**DATA**
=== Section Start ===
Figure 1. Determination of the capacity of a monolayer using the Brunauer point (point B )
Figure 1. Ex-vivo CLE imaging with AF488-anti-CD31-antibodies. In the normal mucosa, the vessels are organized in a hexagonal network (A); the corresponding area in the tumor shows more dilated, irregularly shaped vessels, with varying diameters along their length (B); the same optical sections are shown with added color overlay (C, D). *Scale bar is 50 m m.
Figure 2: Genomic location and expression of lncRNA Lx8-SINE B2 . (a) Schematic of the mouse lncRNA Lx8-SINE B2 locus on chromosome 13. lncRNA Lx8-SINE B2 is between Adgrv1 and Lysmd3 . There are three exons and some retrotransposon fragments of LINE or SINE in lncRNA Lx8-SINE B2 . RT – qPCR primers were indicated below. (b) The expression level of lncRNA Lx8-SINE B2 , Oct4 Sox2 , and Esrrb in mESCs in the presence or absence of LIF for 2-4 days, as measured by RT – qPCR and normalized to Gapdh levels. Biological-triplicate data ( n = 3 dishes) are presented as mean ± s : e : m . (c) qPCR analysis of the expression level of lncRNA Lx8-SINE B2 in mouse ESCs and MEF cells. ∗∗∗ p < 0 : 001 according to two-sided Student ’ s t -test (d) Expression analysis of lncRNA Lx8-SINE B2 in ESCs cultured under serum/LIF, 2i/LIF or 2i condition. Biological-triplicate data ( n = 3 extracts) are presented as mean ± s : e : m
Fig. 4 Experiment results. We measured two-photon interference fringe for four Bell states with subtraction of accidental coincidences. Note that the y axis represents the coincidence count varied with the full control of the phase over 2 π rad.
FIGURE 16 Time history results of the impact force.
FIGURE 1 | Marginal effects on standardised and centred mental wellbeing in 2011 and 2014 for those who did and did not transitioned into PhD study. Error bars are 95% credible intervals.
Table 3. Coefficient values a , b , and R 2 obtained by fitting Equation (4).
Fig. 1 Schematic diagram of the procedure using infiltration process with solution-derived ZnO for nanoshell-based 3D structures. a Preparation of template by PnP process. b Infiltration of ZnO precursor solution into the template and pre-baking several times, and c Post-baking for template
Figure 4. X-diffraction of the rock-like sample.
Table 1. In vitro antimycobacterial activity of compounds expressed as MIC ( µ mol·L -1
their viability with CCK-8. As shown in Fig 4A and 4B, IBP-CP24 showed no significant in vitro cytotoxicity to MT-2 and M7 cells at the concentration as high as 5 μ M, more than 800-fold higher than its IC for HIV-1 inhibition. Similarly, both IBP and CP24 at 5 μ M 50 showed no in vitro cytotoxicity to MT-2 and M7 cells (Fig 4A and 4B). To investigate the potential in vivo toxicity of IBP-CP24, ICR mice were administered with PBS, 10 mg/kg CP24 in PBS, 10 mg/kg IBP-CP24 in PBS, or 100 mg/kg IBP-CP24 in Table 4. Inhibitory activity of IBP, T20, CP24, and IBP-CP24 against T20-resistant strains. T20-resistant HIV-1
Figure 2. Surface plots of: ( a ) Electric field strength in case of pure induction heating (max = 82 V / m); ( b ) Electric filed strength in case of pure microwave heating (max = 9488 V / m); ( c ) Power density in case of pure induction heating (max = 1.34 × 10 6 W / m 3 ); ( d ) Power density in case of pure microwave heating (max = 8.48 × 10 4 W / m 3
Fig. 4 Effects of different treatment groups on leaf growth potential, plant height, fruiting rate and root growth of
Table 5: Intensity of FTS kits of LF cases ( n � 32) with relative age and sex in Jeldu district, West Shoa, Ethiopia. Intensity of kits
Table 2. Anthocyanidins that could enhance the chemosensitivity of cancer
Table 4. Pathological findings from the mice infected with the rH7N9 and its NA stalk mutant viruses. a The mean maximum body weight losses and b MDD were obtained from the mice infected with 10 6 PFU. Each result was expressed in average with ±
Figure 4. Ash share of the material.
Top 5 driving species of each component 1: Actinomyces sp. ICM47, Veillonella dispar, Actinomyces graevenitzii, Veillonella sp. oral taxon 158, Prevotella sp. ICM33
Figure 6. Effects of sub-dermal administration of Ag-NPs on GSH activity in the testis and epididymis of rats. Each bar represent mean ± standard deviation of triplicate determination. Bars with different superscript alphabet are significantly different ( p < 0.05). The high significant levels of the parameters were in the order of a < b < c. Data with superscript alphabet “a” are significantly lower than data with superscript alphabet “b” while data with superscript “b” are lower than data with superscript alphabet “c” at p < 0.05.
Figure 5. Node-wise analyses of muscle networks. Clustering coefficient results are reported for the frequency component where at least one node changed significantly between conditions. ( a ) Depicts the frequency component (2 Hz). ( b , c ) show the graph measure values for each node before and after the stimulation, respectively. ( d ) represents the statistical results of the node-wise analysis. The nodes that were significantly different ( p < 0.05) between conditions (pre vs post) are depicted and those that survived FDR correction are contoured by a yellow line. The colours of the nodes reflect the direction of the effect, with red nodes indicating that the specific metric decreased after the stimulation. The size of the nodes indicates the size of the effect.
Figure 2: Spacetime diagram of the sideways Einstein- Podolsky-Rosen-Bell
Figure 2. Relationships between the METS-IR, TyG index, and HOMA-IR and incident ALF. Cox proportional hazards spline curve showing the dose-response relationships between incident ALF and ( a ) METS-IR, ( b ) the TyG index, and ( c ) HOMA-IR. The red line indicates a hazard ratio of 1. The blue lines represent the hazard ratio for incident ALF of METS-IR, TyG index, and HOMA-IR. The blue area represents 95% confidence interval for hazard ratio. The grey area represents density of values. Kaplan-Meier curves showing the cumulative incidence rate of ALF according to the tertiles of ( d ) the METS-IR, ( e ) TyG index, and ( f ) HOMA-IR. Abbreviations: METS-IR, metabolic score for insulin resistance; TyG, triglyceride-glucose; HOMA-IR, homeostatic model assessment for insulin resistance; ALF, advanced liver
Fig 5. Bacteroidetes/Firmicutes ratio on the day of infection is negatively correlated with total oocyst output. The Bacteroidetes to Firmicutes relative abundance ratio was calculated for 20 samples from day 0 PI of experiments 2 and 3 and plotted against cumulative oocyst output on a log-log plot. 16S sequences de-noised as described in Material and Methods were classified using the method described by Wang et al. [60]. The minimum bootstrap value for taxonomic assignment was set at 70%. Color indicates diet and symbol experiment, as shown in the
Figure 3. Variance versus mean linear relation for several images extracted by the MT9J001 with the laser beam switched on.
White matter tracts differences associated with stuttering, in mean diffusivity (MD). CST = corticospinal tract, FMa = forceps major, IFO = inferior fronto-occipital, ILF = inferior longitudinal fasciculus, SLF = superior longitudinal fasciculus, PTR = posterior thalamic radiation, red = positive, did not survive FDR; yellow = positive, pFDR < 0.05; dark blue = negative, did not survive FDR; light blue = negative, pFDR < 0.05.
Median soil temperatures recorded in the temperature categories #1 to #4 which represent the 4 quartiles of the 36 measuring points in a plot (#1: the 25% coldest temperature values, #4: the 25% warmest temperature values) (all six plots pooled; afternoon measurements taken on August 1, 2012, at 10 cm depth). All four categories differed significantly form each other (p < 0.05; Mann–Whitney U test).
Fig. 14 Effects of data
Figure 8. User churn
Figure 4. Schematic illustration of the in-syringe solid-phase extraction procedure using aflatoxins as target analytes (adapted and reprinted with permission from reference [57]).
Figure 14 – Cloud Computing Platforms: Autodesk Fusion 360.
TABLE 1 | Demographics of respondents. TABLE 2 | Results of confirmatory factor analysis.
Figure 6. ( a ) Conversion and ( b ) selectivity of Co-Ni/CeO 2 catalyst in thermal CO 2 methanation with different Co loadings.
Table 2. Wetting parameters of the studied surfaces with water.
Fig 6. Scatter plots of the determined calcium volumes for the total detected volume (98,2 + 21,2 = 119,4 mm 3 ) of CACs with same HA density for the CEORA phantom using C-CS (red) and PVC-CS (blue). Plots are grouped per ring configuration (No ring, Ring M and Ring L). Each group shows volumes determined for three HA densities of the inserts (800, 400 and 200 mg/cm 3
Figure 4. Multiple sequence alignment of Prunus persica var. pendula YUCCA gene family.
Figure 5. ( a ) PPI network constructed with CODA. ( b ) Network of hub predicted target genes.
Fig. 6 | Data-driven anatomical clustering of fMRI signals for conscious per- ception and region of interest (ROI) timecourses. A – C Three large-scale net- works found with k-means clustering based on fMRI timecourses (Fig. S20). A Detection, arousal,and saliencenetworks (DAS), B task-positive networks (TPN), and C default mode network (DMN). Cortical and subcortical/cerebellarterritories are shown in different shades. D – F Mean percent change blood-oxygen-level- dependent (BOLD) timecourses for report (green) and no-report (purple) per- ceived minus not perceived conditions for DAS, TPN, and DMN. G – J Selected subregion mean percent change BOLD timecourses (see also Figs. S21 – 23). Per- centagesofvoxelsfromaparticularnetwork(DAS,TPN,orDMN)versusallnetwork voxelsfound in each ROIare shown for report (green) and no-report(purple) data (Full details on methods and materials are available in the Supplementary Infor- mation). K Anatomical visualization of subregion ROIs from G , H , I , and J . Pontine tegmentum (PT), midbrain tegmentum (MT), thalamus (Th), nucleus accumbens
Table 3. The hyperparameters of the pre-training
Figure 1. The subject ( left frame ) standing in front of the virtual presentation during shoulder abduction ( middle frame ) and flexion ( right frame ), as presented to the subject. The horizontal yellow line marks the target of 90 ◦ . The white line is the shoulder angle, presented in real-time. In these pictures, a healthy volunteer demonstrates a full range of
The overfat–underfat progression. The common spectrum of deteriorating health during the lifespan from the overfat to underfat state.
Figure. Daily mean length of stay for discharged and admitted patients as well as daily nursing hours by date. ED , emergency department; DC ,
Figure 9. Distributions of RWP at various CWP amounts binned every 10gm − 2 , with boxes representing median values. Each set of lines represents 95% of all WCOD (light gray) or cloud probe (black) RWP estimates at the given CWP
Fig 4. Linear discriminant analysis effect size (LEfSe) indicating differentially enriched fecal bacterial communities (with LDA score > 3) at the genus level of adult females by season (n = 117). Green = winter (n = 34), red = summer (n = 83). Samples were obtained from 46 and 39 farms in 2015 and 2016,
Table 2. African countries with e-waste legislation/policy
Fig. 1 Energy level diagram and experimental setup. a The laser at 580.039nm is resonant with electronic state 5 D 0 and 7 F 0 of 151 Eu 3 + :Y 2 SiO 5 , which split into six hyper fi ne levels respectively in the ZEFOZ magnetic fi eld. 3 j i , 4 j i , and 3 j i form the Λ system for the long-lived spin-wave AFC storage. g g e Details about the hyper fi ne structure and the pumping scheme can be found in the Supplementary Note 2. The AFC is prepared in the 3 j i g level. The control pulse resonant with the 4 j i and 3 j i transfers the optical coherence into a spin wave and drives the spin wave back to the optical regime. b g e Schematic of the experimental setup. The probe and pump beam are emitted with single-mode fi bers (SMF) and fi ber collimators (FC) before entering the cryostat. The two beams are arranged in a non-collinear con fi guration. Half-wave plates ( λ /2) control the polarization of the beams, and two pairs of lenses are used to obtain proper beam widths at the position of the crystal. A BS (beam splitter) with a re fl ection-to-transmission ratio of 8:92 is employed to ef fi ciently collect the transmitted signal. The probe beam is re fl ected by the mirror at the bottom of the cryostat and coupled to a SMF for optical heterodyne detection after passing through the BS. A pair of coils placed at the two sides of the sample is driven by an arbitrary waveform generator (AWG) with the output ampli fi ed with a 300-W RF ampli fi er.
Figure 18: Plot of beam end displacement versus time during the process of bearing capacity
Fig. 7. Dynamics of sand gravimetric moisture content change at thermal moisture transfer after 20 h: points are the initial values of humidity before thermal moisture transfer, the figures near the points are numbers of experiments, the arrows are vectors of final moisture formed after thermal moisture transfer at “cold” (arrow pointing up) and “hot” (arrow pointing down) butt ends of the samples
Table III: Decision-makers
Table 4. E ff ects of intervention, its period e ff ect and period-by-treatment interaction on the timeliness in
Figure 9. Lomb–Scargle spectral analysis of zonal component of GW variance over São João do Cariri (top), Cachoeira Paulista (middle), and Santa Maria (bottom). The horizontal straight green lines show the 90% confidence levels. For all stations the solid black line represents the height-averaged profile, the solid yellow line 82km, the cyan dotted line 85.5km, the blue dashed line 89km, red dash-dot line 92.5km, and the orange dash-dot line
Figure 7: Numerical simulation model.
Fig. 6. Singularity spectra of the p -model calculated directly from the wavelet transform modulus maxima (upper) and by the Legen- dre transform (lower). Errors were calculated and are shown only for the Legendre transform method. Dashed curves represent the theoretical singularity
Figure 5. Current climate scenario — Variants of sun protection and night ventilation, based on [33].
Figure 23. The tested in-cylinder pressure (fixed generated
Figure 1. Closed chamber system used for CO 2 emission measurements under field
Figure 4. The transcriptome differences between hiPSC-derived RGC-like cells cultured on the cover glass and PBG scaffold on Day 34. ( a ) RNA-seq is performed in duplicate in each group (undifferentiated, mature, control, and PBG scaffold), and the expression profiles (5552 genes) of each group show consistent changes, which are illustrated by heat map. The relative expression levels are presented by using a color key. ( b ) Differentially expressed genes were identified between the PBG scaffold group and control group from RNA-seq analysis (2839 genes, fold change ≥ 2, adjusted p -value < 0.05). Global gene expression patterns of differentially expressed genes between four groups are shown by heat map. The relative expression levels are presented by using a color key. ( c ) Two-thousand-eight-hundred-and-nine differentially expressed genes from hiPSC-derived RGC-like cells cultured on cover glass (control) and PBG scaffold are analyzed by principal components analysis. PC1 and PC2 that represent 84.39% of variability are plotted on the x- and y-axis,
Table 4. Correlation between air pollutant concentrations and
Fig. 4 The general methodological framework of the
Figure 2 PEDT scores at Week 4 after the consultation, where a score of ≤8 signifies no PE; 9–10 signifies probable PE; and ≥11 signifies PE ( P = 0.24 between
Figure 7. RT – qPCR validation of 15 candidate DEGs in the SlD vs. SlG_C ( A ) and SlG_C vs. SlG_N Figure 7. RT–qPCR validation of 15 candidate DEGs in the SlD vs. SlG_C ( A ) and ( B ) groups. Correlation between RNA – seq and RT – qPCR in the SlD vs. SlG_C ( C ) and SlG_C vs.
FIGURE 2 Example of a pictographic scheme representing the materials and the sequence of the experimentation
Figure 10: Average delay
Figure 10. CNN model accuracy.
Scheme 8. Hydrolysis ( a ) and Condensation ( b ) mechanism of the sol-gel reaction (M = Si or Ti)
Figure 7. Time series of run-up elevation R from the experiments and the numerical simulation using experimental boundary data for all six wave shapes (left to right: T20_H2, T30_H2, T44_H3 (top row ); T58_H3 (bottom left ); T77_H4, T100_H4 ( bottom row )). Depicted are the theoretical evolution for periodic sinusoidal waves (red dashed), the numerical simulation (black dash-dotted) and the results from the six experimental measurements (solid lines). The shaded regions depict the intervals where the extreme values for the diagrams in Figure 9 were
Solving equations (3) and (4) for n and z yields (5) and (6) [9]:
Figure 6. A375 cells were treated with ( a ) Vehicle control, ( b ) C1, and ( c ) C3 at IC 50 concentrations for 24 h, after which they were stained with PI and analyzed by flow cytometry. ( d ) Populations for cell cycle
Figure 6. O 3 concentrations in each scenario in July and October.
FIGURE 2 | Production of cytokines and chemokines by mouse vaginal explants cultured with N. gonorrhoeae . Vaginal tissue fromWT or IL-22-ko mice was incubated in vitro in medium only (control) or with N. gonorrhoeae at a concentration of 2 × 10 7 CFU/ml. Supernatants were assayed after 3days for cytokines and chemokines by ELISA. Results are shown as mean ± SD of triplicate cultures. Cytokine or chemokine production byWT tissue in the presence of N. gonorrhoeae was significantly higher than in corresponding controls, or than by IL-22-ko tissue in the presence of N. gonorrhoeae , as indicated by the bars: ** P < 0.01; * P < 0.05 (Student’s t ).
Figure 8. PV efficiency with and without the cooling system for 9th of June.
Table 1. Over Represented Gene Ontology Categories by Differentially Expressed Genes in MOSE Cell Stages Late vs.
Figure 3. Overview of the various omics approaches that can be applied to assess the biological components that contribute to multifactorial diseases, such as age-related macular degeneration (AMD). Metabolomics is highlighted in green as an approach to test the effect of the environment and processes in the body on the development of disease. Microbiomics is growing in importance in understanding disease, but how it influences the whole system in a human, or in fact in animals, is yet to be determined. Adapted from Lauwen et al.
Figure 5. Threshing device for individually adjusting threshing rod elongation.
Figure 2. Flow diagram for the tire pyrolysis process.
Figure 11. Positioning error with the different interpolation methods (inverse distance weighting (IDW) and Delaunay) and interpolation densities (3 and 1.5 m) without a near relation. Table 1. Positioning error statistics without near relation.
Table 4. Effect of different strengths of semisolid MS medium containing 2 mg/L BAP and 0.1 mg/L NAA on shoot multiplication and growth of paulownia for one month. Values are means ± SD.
=== Section End ===
**AIM OF THE EXERCISE**
Which lines of the records above contain the word "indicating"? Show each of them.

**SOLUTION FOR THIS TASK**
Figure 5. Node-wise analyses of muscle networks. Clustering coefficient results are reported for the frequency component where at least one node changed significantly between conditions. ( a ) Depicts the frequency component (2 Hz). ( b , c ) show the graph measure values for each node before and after the stimulation, respectively. ( d ) represents the statistical results of the node-wise analysis. The nodes that were significantly different ( p < 0.05) between conditions (pre vs post) are depicted and those that survived FDR correction are contoured by a yellow line. The colours of the nodes reflect the direction of the effect, with red nodes indicating that the specific metric decreased after the stimulation. The size of the nodes indicates the size of the effect.
Fig 4. Linear discriminant analysis effect size (LEfSe) indicating differentially enriched fecal bacterial communities (with LDA score > 3) at the genus level of adult females by season (n = 117). Green = winter (n = 34), red = summer (n = 83). Samples were obtained from 46 and 39 farms in 2015 and 2016,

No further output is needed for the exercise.